As Jared Harris knows, Season 2 of Apple TV+’s “Foundation” begins a mere “130 years later,” amid the fall of the Galactic Empire.
In this epic adaptation of Isaac Asimov’s stories, a band of exiles journey to rebuild civilization. Harris, 61, stars as mathematician Hari Seldon whose psychohistory predicts the future of populations. He is able to see the changes that mean instead of a 30,000 year gap before a 2nd Empire rises, Hari predicts just 1,000 years. At last season’s end Hari, now a second digital copy of the original, hopes to forge a new civilization.

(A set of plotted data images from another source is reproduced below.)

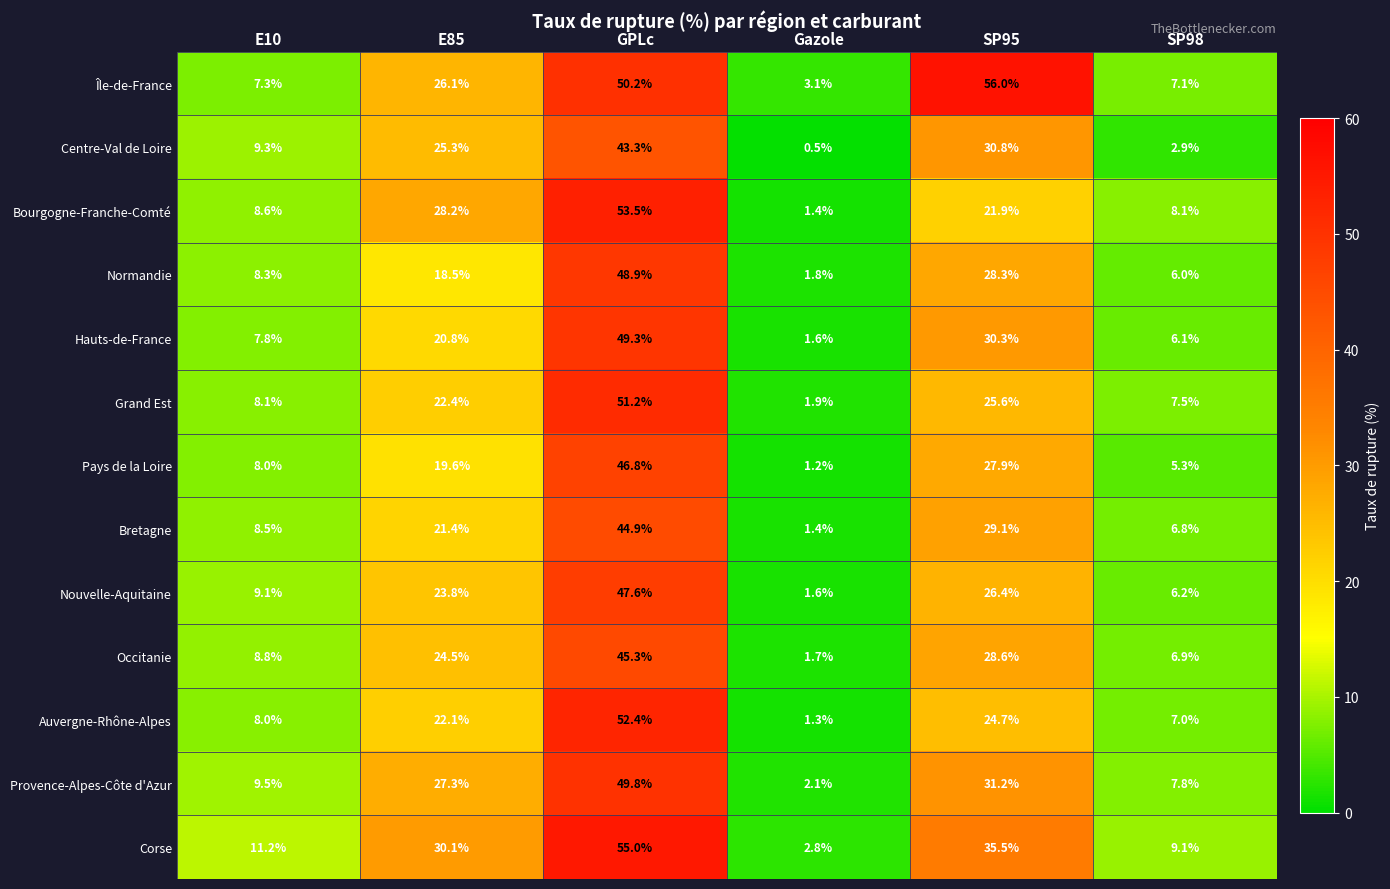

How many values in the Pays de la Loire series exceed 19?

3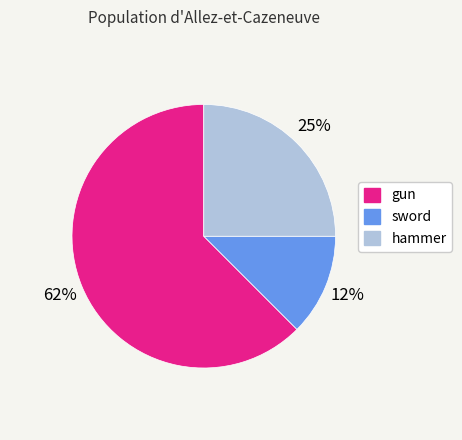

Is the sum of hammer and gun greater than half?

Yes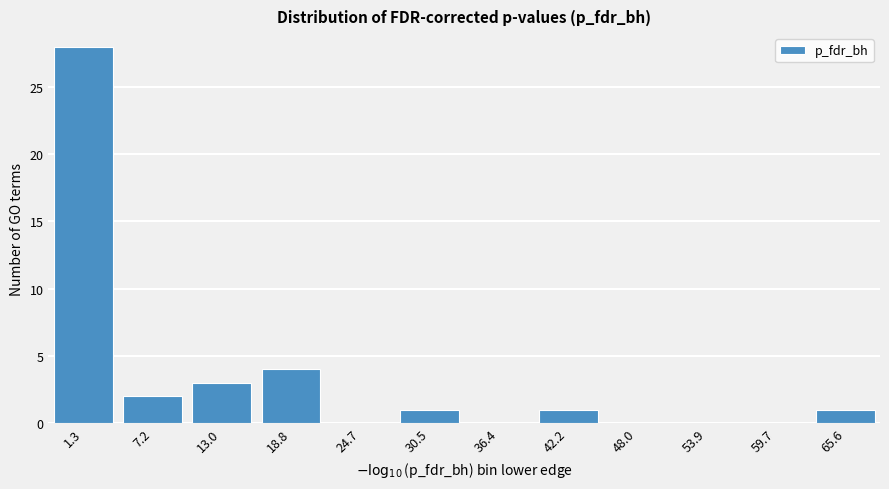

Reading left to right, extract all data points from this chart.

1.3=28	7.2=2	13.0=3	18.8=4	24.7=0	30.5=1	36.4=0	42.2=1	48.0=0	53.9=0	59.7=0	65.6=1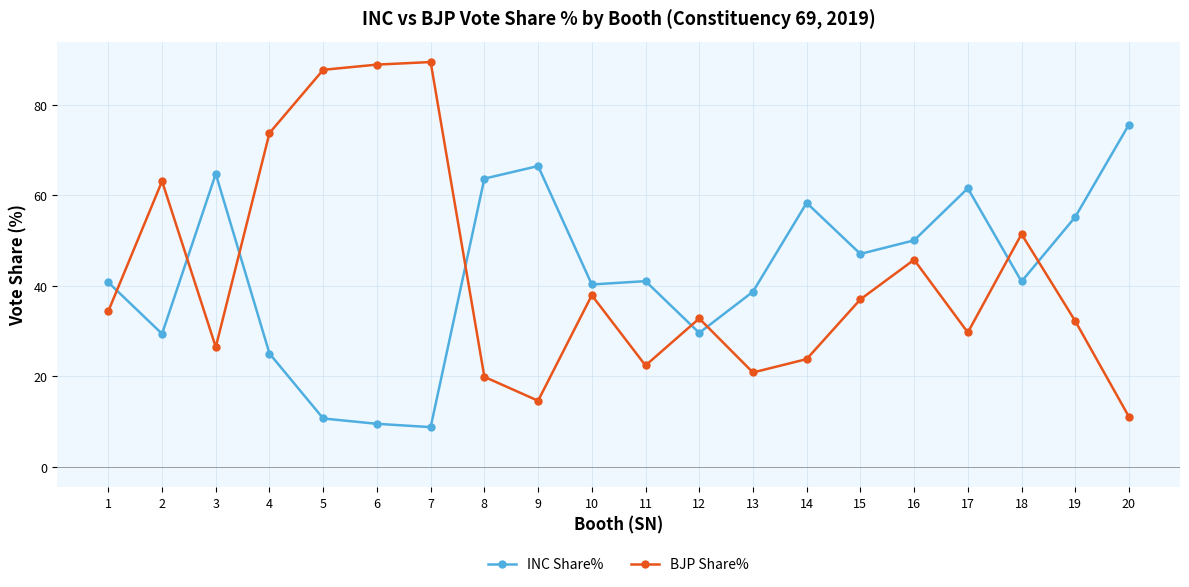

At which label does BJP Share% first exceed 34?

1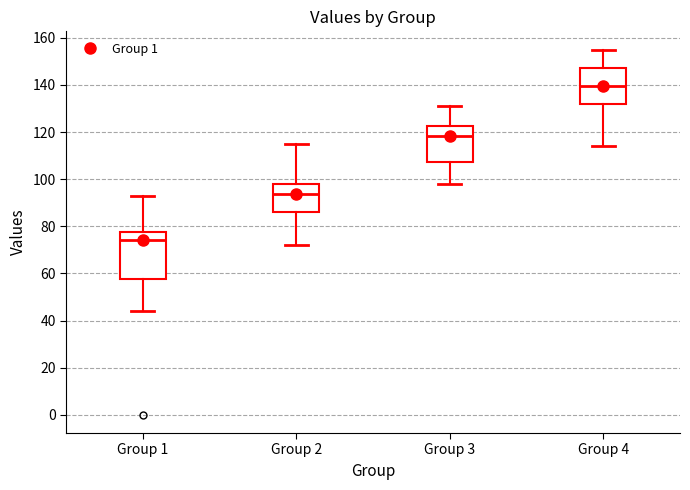

Comparing the boxes themselves (not the whiskers), which one is the tallest?

Group 1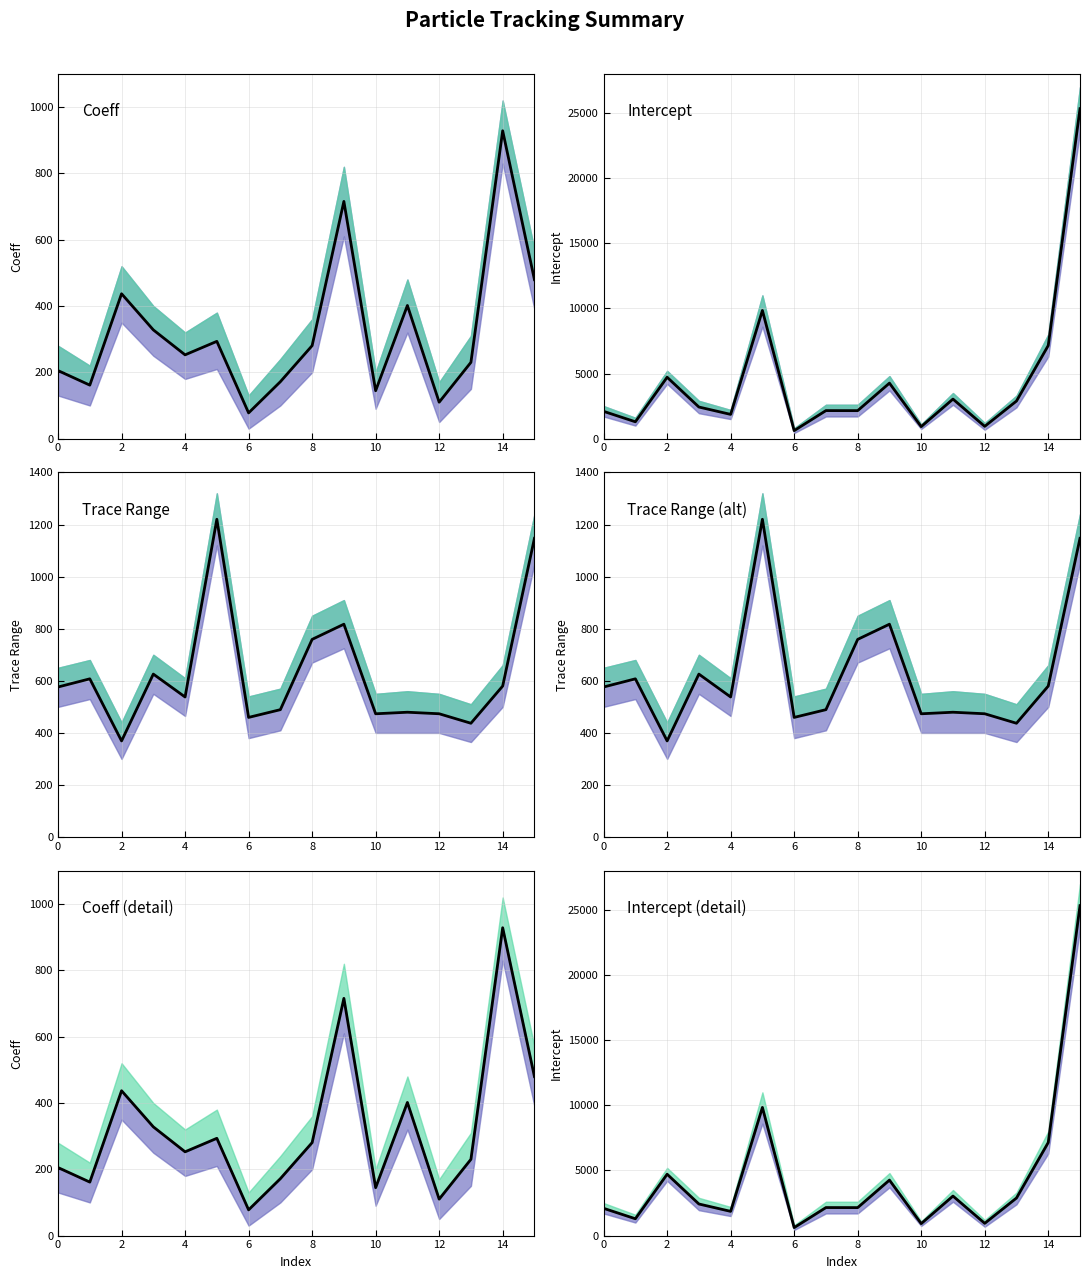

What is the value of the Trace Range (right) point at the 5th from the left?

538.0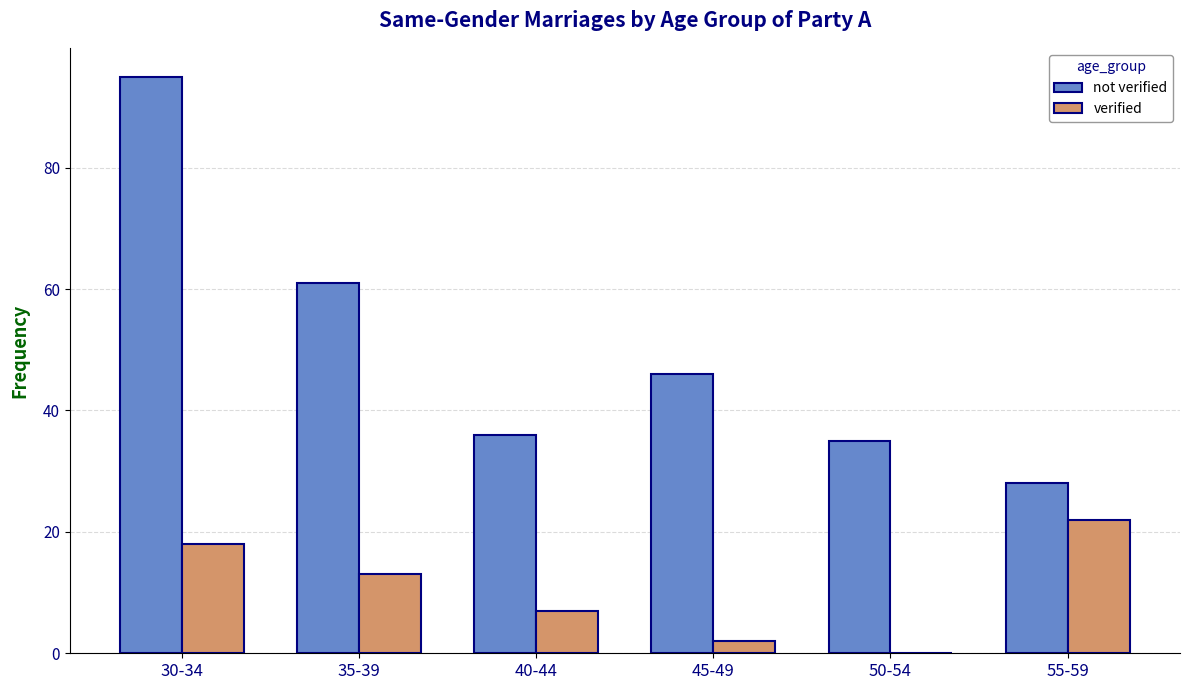

What is the sum of all not verified values?

301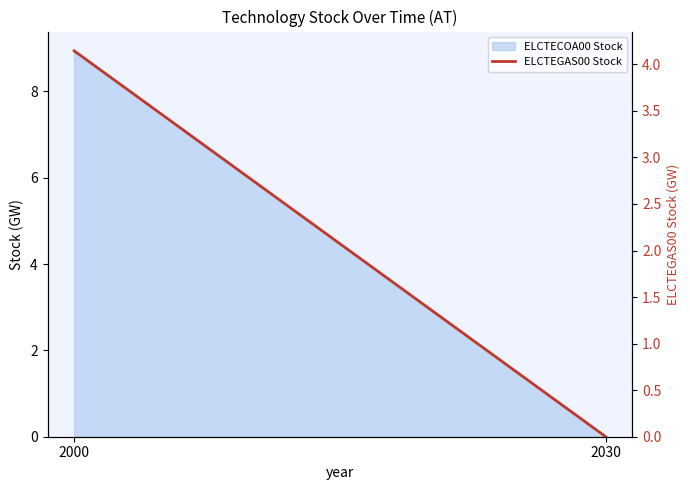

Count the number of categories in the chart.

2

Although Asimov’s original trilogy was published in the 1950s, Harris wasn’t constricted by the author’s vision in creating his own version of the mathematical seer.
“I read all the Isaac Asimov novels. Hari disappears from the narrative after the second short story. So in terms of being informed by the books, as the series is tracking that progress, there is nothing in the books that talks about how people talk about him,” Harris said in a Zoom interview.
“I also looked at the great mathematical and scientific geniuses and formed an idea of who Hari was. I also looked at the great geniuses that existed in art because, as you know, genius has a specific mentality.”
In showbusiness you don’t need to be a genius to create a successful career but you need to work hard. It’s hardly accidental Harris, the middle of three sons of the revered Irish actor Richard Harris (“Camelot,” Harry Potter’s Professor Albus Dumbledore), starred in two titans of 21st century television: his Emmy-nominated work in “Mad Men” and his BAFTA-winning Best Actor for HBO’s Emmy-winning “Chernobyl.”
“I’m lucky enough to work with fantastic talents. It starts with the writers on the ground and the thing that they have in common is that they’re trying to tell the story through the demands and needs of the characters.
“David’s sort of superpower,” he said of the series’ co-creator David S. Goyer, “is that he’s able to spin fantastic plots, and they are absolutely fascinating. It’s a great facility to do this type of storytelling.’
And Harris’ input is encouraged: “We talk about the things that work for me and things that didn’t. There’s a willingness to take ideas onboard.”
Because Harris’ job is to become, at least on camera, a highly complicated character – and for months at a time, he knows, “You have to protect yourself. You have to find somewhere else to go during the day when you don’t need to be ‘present.’ But you can’t go so far away that you lose sight of what you’re doing.”